Владимир Набоков
Дар
Памяти моей матери
Предисловие к английскому изданию
Бо́льшая часть «Дара» была написана в 1935–37 гг. в Берлине: последняя глава была закончена в 1937-м году на Ривьере. Главный эмигрантский журнал «Современные Записки», издававшийся в Париже группой бывших эсеров, напечатал роман частями (в книгах с 63-ей по 67-ую, в 1937–38 гг. ), но с пропуском четвертой главы, которую отвергли по той же причине, по которой Васильев отказывается печатать содержащуюся в ней биографию (в третьей главе): прелестный пример того, как жизнь бывает вынуждена подражать тому самому искусству, которое она осуждает. Лишь в 1952-м году, спустя чуть ли не двадцать лет после того, как роман был начат, появился полный его текст, опубликованный самаритянской организацией: издательством имени Чехова. Занятно было бы представить себе режим, при котором «Дар» могли бы читать в России.
Я жил тогда в Берлине с 1922-го года, т. е. одновременно с юным героем моей книги. Однако ни это обстоятельство, ни то, что у меня с ним есть некоторые общие интересы, как например, литература и чешуекрылые, ничуть не означает, что читатель должен воскликнуть «ага» и соединить творца и творение. Я не Федор Годунов-Чердынцев и никогда им не был; мой отец не был исследователем Средней Азии (которым я сам еще может быть когда-нибудь буду). Никогда я не ухаживал за Зиной Мерц; и меня нисколько не тревожило существование поэта Кончеева, или какого-либо другого писателя. Кстати, именно в Кончееве, да еще в другом случайном персонаже, беллетристе Владимирове, различаю некоторые черты себя самого, каким я был в 1925-м году.
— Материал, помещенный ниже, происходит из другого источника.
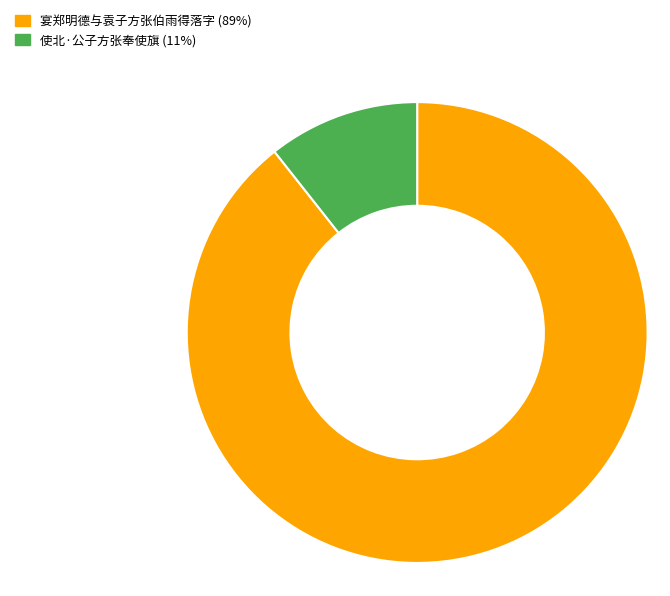

Which category accounts for the majority?

宴郑明德与袁子方张伯雨得落字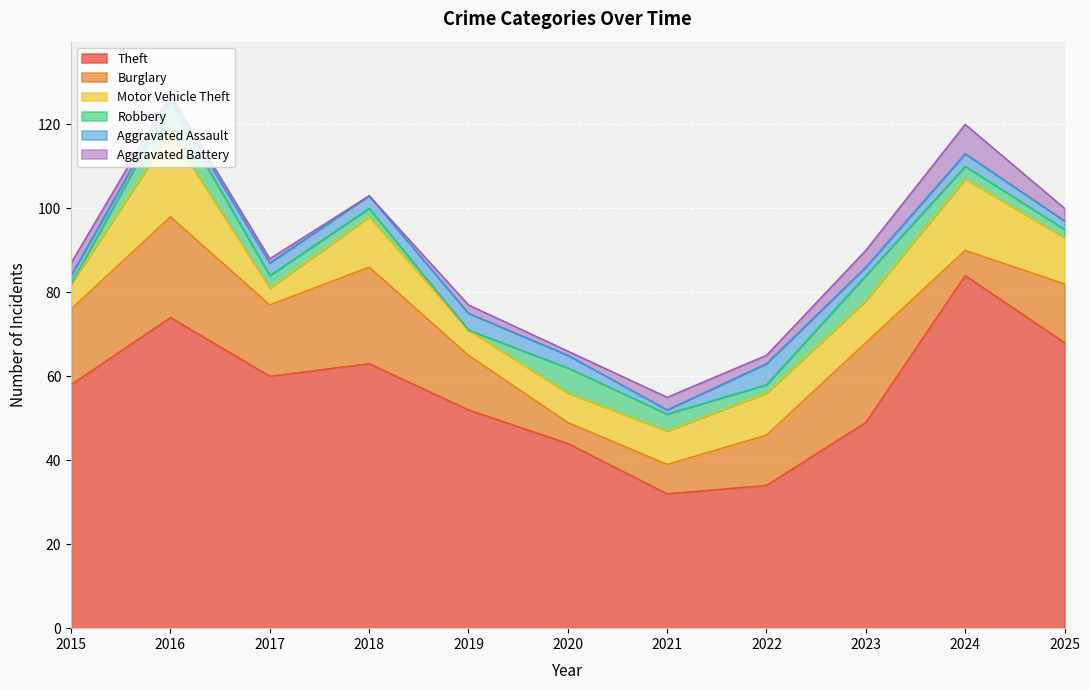

At which category does Robbery reach its first local peak?

2016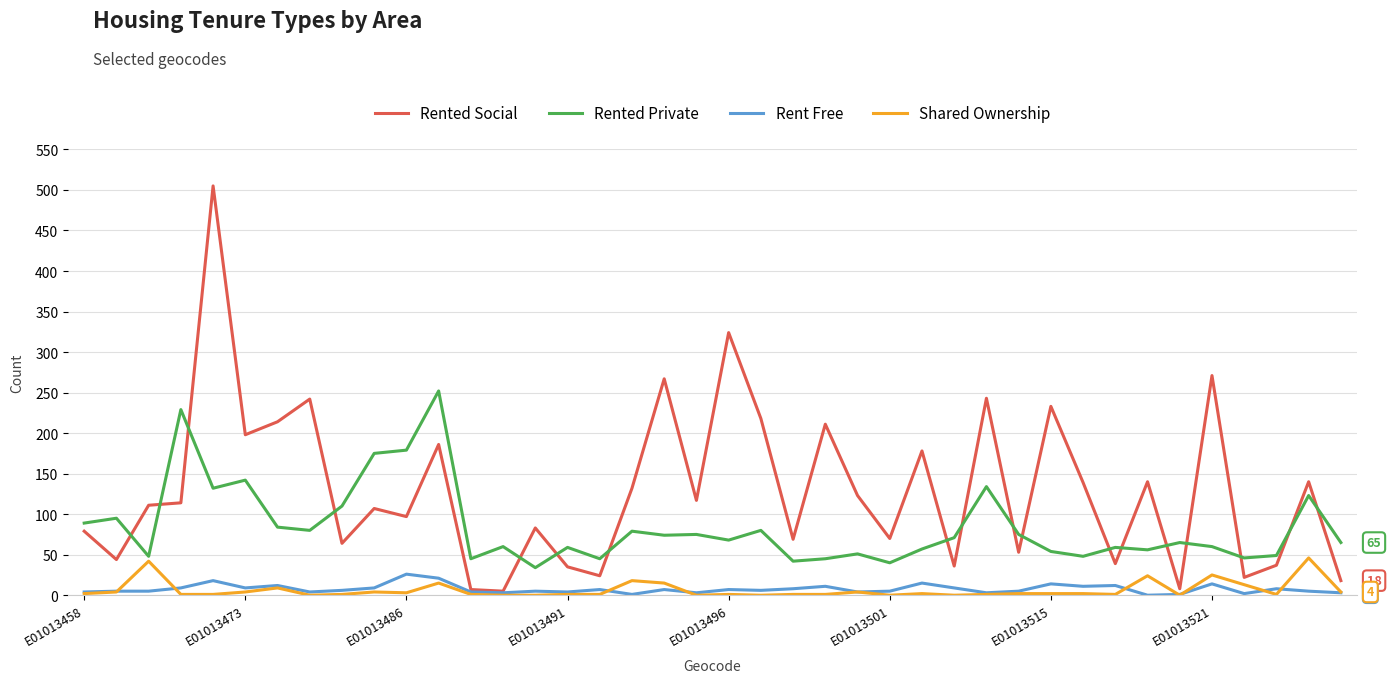

What is the greatest value displayed?

505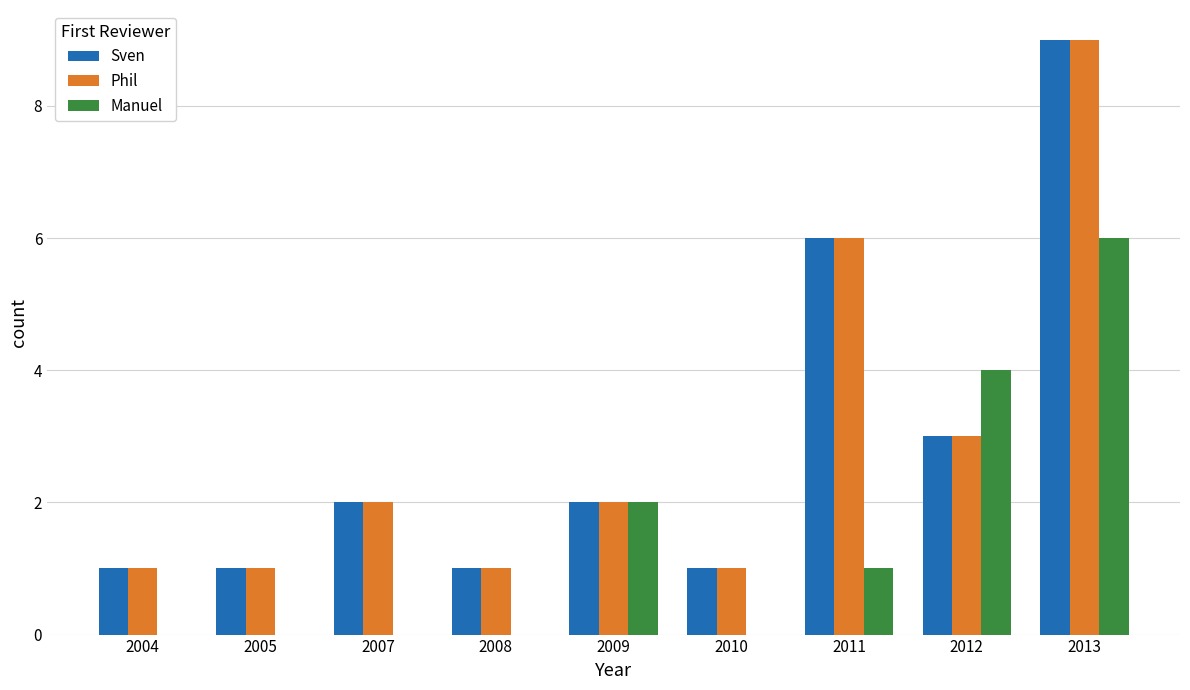

What is the total value across all series at 2011?

13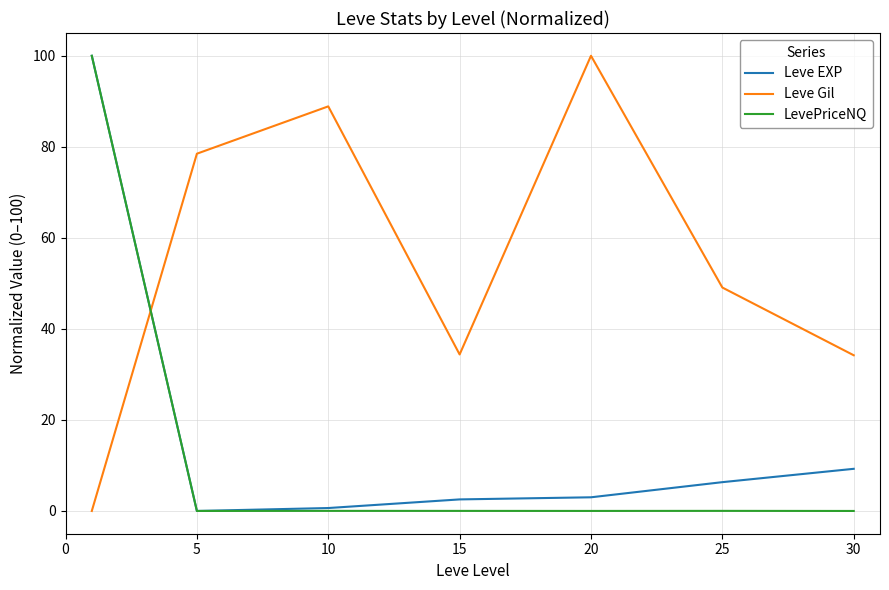

What is the maximum value shown in the chart?

100.0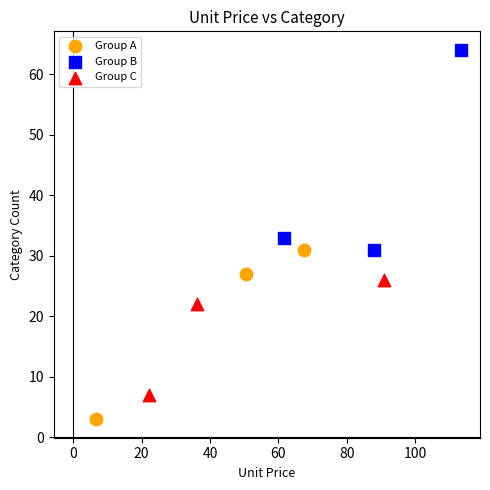

Which series reaches the maximum Y coordinate?

Group B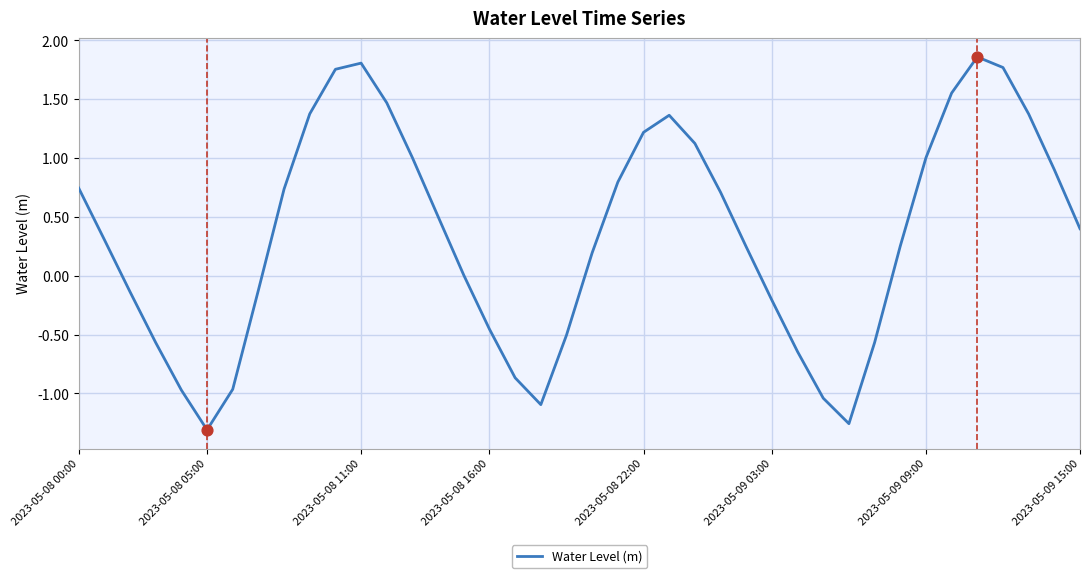

What is the difference between the maximum and minimum values?

3.2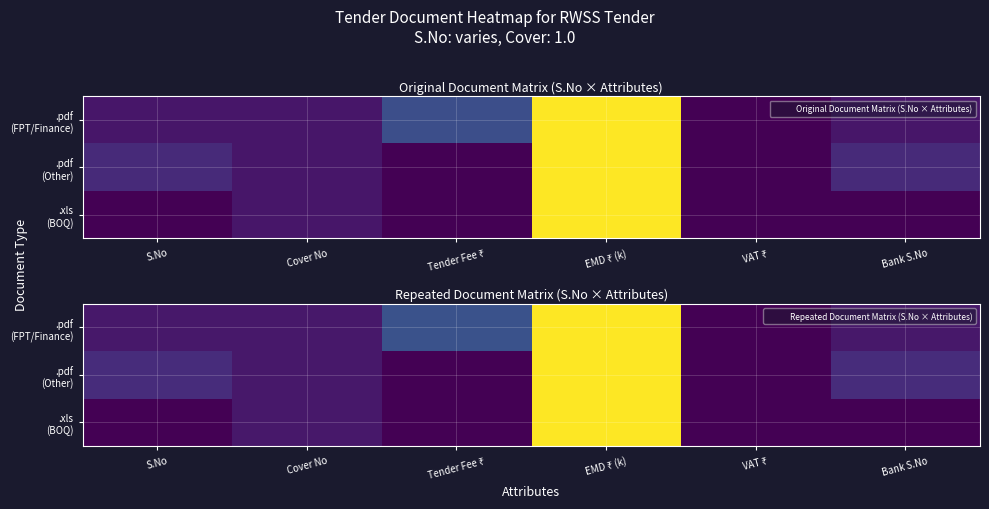

How many distinct data groups are displayed?

3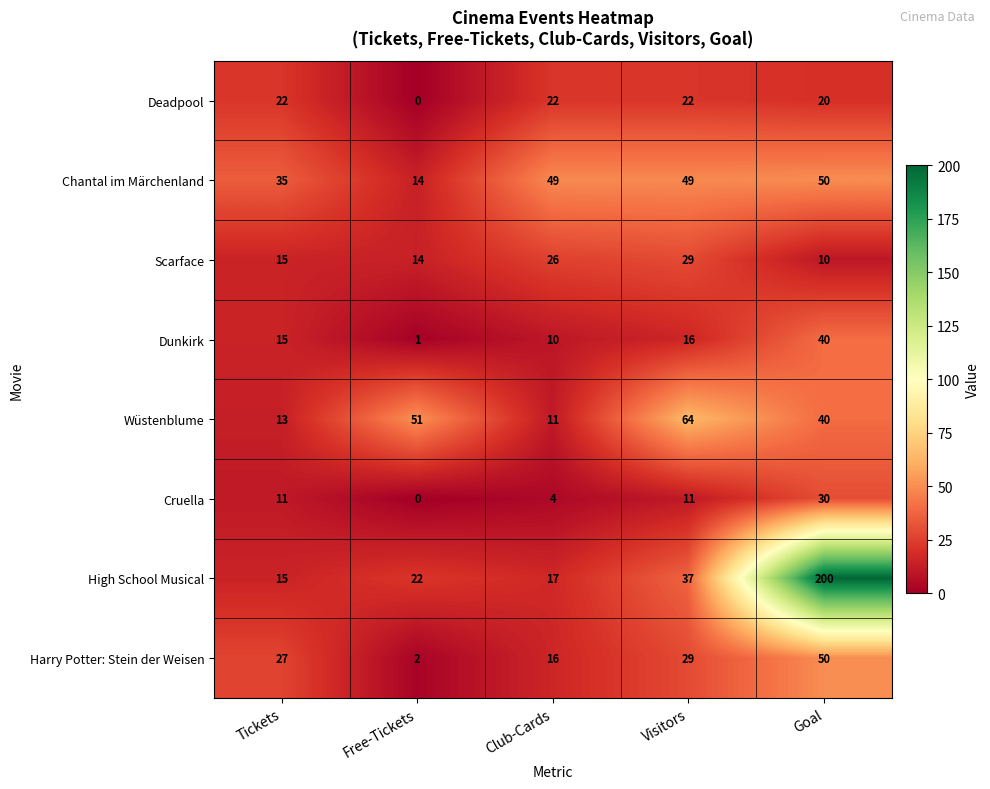

Rank the categories by Dunkirk value from highest to lowest.

Goal, Visitors, Tickets, Club-Cards, Free-Tickets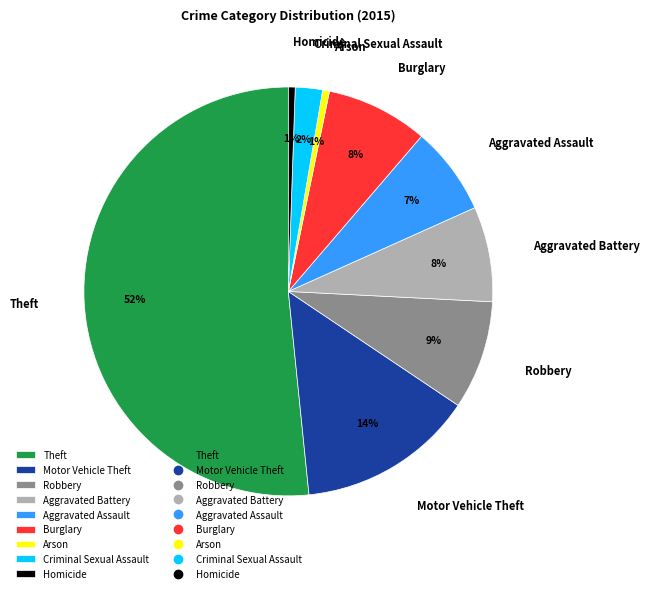

Which has a higher value, Aggravated Battery or Robbery?

Robbery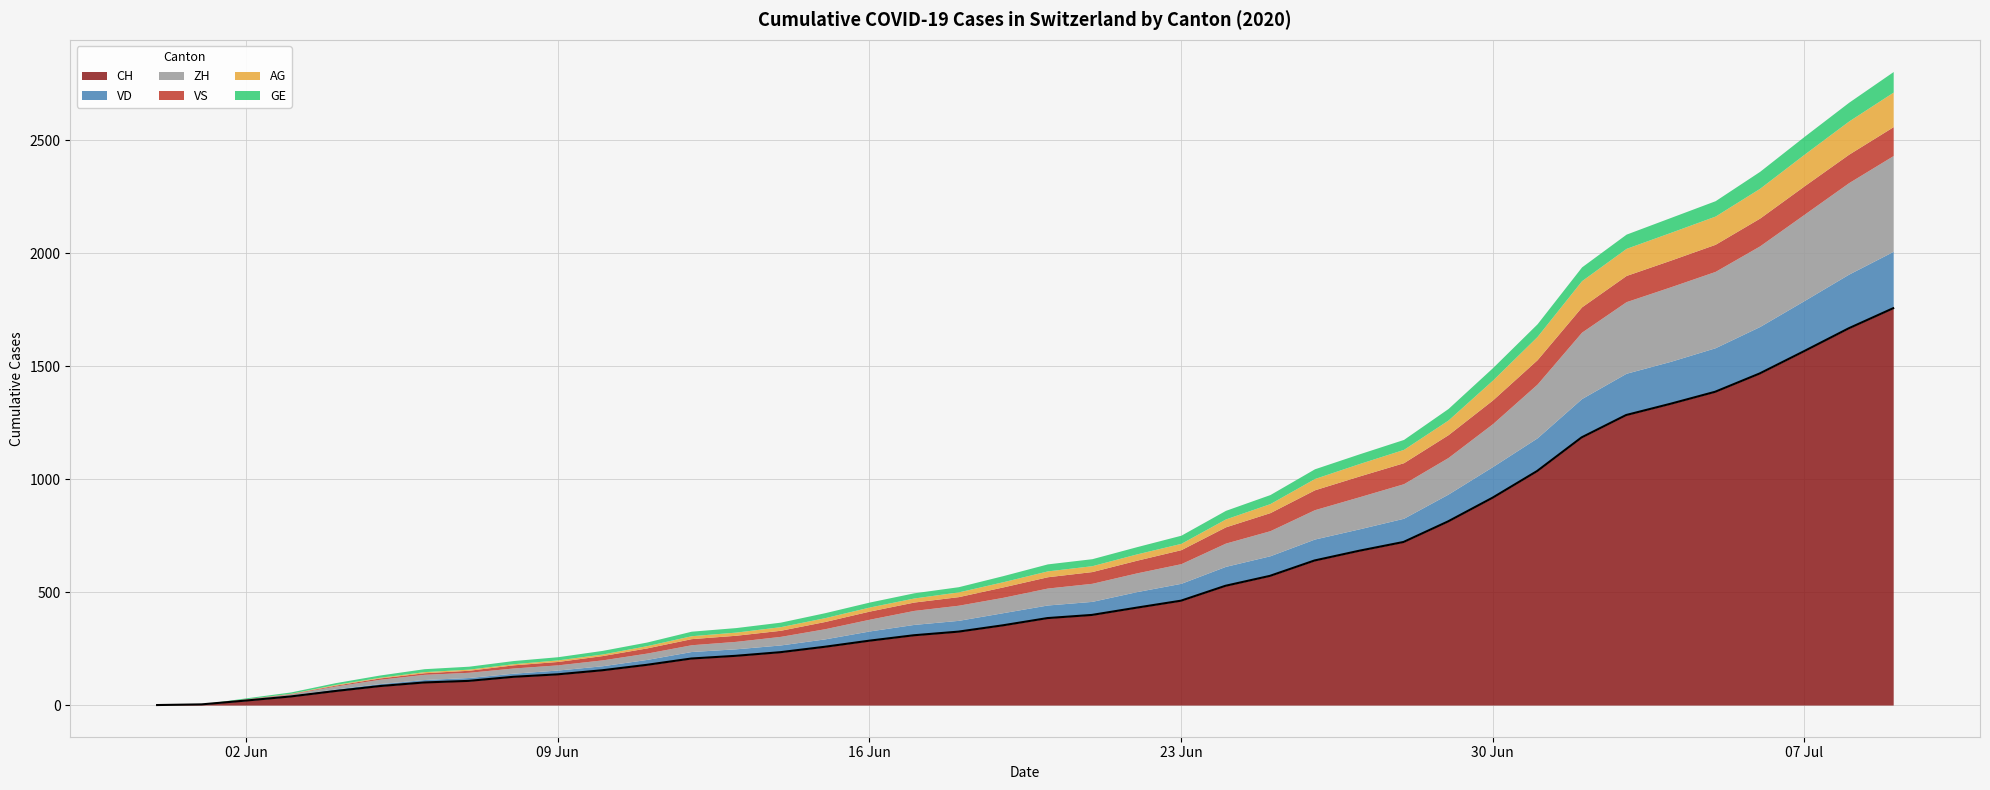

At which category is the sum across all series the highest?

2020-07-09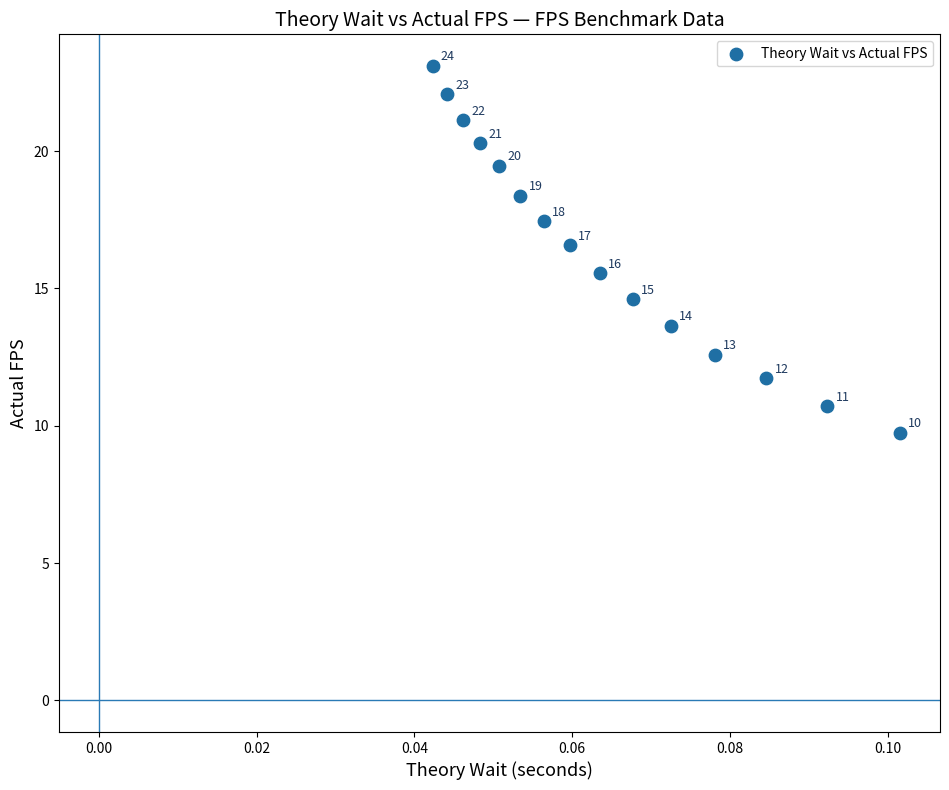

What Y value in the scatter plot is closest to 16?

15.5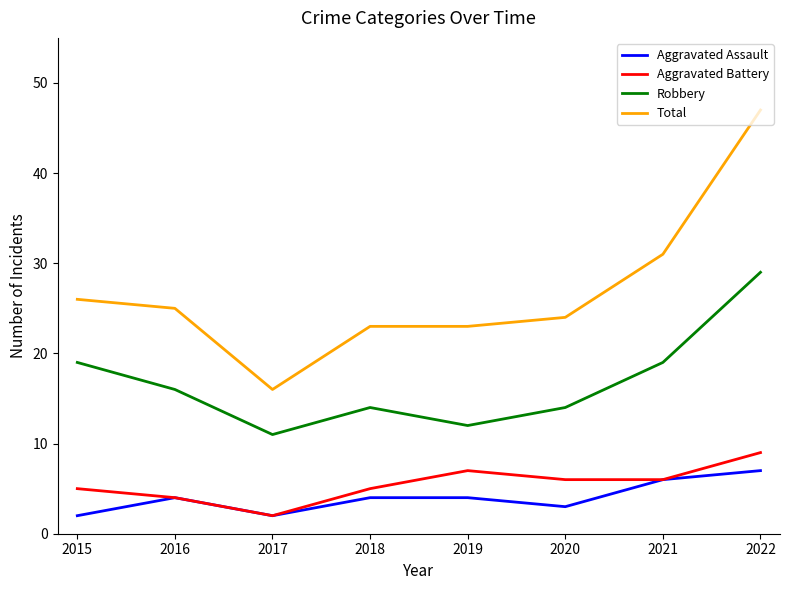

Count the Aggravated Battery values in the range 5 to 7.

5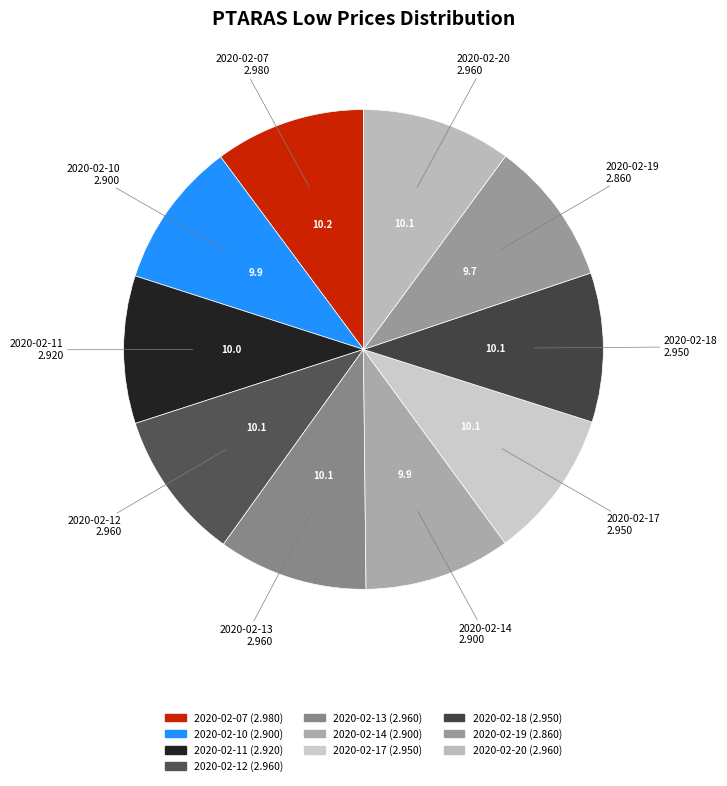

True or false: 2020-02-11 accounts for 10% of the total.

True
В те дни, когда я работал над этой книгой, у меня не было еще той хватки, которая позволила бы мне воссоздать эмигрантскую колонию столь радикально и беспощадно, как я это делывал в моих позднейших английских романах в отношении той или иной среды. История то тут, то там просвечивает сквозь искусство. Отношение Федора к Германии отражает быть может слишком примитивное и безрассудное презрение, которое русские эмигранты питали к «туземцам» (Берлина, Парижа или Праги). К тому же у моего молодого человека это усугубляется влиянием омерзительной диктатуры, принадлежащей к эпохе, когда роман писался, а не к той, которая в нем фрагментарно отразилась.
Грандиозный отлив интеллигенции, составлявшей такую значительную часть общего исхода из Советской России в первые годы большевистской революции, кажется ныне скитанием какого-то баснословного племени, следы гаданий которого по птицам и по луне я теперь высвобождаю из песка пустыни. Нас не признавала американская интеллигенция, которая, поддавшись чарам коммунистической пропаганды, видела в нас злодеев-генералов, нефтяных магнатов, да сухопарых дам с лорнетами. Этого мира больше не существует. Нет больше Бунина, Алданова, Ремизова. Нет Владислава Ходасевича, великого русского поэта, никем еще в этом веке не превзойденного. Старая интеллигенция вымирает, не найдя смены среди так называемых «перемещенных лиц» двух последних десятилетий, которые привезли с собой за границу провинциализм и мещанство своего советского отечества.